In the heart of Taiwan, there nestles Taipei, a crowded, suburban city where citizens use legs for transportation and easily get from place to place. Streets are small and quick; they’re inconvenient for cars to get through, which frustrate taxi drivers, making it even more dangerous for inattentive pedestrians. Small shops uniformly stand next to each other, whether they are bakeries, offices, or stores. Mosquitoes fly around, spitting venom into human flesh. Beads of sweat roll down unfortunate tourists who aren’t accustomed to this wet, humid heat that makes clothes stick to once dry skin.
I came to visit my grandparents after four years of minimal contact through the telephone and internet. After being deprived of their love, their scolding, and their sometimes alien language, I was finally there in Taipei, on a journey to relive my old memories. The first weeks were downright amazing. I’d come with my mother and sister with intentions to explore the city inside out. First, we rode up the elevator to the tippity top of Taipei 101, the tallest building on Earth from 2004 to 2010. I was courageous enough to stand close to the windows, trying to shun out the fact that I was 101 levels up in the sky, but it felt exhilarating to be at such great heights.

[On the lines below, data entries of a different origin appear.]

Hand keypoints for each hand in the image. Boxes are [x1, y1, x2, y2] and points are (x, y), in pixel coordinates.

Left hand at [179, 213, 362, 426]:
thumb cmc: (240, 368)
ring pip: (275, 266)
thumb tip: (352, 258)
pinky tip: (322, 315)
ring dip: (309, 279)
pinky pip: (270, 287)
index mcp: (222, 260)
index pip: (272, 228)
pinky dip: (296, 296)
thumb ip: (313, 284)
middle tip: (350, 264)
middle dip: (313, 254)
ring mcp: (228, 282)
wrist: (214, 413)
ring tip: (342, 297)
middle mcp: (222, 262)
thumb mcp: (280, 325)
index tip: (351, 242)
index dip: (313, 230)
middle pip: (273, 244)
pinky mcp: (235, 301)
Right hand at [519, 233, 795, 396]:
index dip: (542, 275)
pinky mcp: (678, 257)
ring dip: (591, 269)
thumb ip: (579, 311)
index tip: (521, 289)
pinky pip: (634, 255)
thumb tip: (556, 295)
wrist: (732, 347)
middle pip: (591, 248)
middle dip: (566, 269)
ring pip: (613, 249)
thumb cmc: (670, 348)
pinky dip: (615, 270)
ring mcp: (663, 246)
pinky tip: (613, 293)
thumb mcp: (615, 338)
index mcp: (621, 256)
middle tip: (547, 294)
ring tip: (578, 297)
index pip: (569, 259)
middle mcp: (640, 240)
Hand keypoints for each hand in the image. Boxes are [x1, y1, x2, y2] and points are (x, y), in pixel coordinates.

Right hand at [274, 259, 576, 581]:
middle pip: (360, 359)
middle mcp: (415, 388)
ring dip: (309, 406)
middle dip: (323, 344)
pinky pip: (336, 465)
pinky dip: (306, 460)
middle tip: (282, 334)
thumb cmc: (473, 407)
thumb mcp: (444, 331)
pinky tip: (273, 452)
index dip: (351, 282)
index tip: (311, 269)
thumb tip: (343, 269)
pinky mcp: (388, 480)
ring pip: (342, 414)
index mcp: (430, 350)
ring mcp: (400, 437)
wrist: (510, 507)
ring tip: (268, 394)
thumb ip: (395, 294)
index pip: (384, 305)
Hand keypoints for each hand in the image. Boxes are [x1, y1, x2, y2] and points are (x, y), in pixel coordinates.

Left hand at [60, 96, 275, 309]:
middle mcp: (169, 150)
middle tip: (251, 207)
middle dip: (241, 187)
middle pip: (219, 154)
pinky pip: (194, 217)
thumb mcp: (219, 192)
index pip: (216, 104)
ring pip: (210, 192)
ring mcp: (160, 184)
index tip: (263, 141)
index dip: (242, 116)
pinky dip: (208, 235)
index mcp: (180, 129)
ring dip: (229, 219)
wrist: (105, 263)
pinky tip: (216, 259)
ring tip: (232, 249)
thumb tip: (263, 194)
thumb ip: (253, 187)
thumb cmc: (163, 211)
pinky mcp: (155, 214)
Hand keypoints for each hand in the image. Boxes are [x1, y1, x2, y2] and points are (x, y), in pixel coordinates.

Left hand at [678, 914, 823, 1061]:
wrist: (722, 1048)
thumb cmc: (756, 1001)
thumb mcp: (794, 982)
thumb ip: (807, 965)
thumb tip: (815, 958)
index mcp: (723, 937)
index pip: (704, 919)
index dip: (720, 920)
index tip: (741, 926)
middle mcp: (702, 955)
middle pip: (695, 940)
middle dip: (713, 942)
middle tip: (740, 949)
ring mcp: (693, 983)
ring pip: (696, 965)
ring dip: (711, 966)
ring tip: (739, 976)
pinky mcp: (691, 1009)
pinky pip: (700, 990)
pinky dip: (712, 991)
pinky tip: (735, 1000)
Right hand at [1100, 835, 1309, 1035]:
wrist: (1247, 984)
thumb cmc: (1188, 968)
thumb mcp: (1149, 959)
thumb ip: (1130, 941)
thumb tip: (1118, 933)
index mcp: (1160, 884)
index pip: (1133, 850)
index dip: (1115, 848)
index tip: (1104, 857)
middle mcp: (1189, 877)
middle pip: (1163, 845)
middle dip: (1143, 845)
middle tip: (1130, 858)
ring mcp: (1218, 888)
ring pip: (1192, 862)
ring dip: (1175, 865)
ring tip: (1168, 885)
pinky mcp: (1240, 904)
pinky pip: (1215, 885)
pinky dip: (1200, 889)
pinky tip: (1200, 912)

Then there were the night markets, such as those in Shilin, Taipei, and Taichung. We took an underground subway first, watching the great machine wind its way around Taiwan and stepped off to what seemed like a festival. All sorts of people were there; parents with their children, teenagers who stared at my American clothes, and endless eager Chinese people trying to sell their items. Carts full of accessories, clothes, and food lined the streets, but when police sirens rang, these cart owners became a herd, stampeding by with their carts in the opposite direction. According to my mother, they didn’t hold licenses, so if they were caught selling objects, they would be fined. Later, I found a man was trying to sell a porcupine. Was that even legal? But best of all, people were selling food: steamed buns stuffed with meat and vegetables, starfruit blended ice drinks, bamboo wrapped rice, and much more. There were even kabobs, which were crickets or frog legs on sticks, but more grotesque. I didn’t touch those, of course.